My case is that I have an algo that detects fuel theft (ft_calc). Now I want to compare with a ground truth (ft_gt) built using visual/manual look at the data.
A simple way to compute error would be to take the percentage of error wrt gt i.e. error_perc= |ft_cal - ft_gt| / ft_gt
However, and this is where it gets interesting, is that we see fuel_theft values in both 400 liters and 14 liters.
Now when the ft_calc is 390, a 10 liter difference gives an error of .025 wrt gt of 400, but a ft_calc of 4 and a 10 liter difference gives an error of 74 % wrt gt of 14.

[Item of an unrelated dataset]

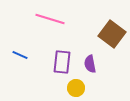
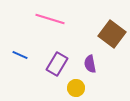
purple rectangle: moved 5 px left, 2 px down; rotated 25 degrees clockwise
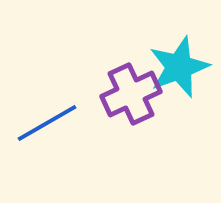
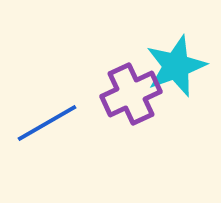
cyan star: moved 3 px left, 1 px up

Now this is perfectly normal to compute accuracy, but you can understand that the algo being evaluated is being unfairly targeted when lower values of theft happen (where the chance and impact of noise can be misleading). So can there be some metric that normalizes for the range on which the actual detection is from? I cant come up with a sensible metric.
Another problem, in the same fuel_theft space, is when either case reports no fuel theft and the other does.
So e.g., when ft_gt = 0, but ft_calc= 5lt, what is the error ? conversely when ft_gt=5l, but ft_calc=0, the error is 0-5/5 =100%, which again in unfairly biasing the accuracy of the algorithm.
Please suggest how to attack this problem; currently trying to separate into different regions of fuel_theft (small, medium, large) and handling them thus.